- Figure understanding entries -
________________
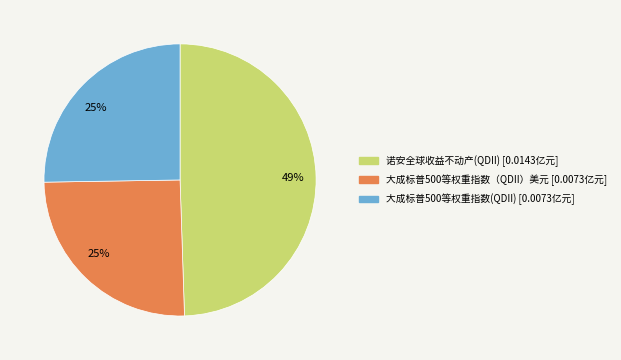

Combined, do 大成标普500等权重指数(QDII) and 大成标普500等权重指数（QDII）美元 account for over 50%?

Yes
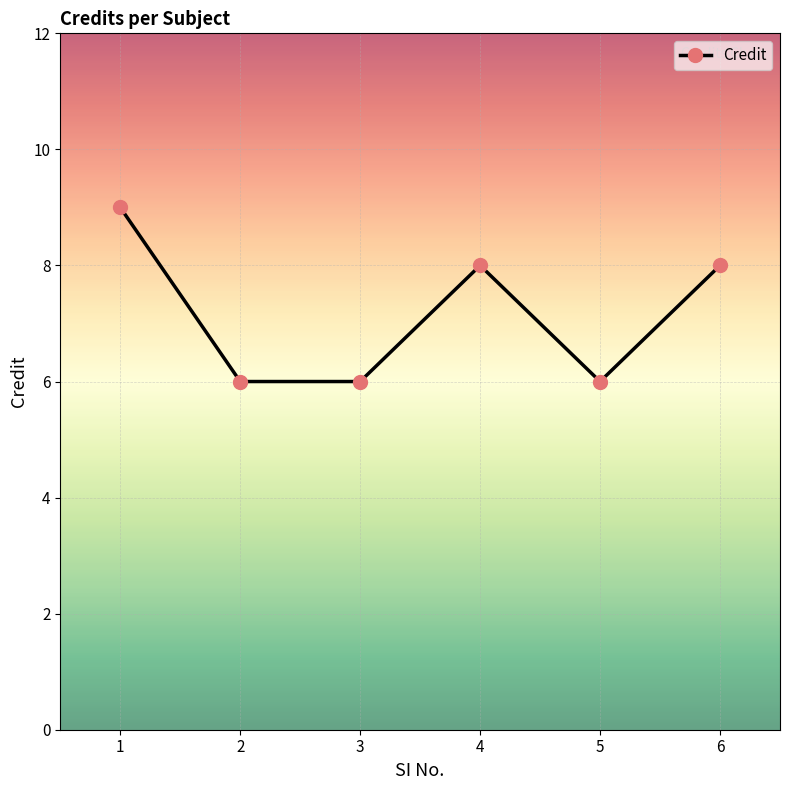

At which label does the data first exceed 8?

1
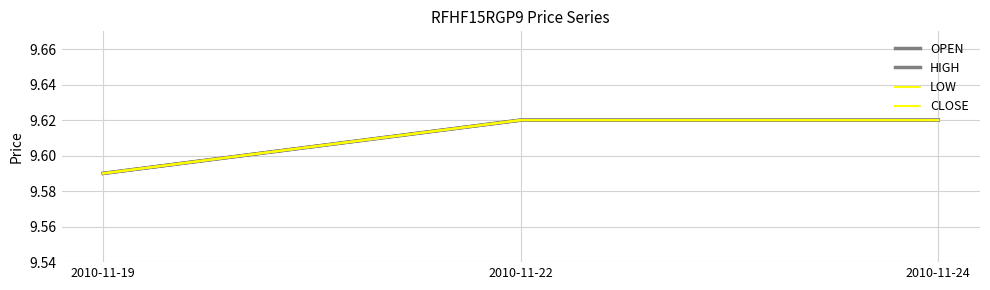

Reading right to left, extract all data points from this chart.

OPEN: 9.6	9.6	9.6
HIGH: 9.6	9.6	9.6
LOW: 9.6	9.6	9.6
CLOSE: 9.6	9.6	9.6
________________
- BRIEF -
Reproduce every one of the entries above word for word, leaving out the pictures.

- EXERCISE OUTPUT -
Combined, do 大成标普500等权重指数(QDII) and 大成标普500等权重指数（QDII）美元 account for over 50%?

Yes

At which label does the data first exceed 8?

1

Reading right to left, extract all data points from this chart.

OPEN: 9.6	9.6	9.6
HIGH: 9.6	9.6	9.6
LOW: 9.6	9.6	9.6
CLOSE: 9.6	9.6	9.6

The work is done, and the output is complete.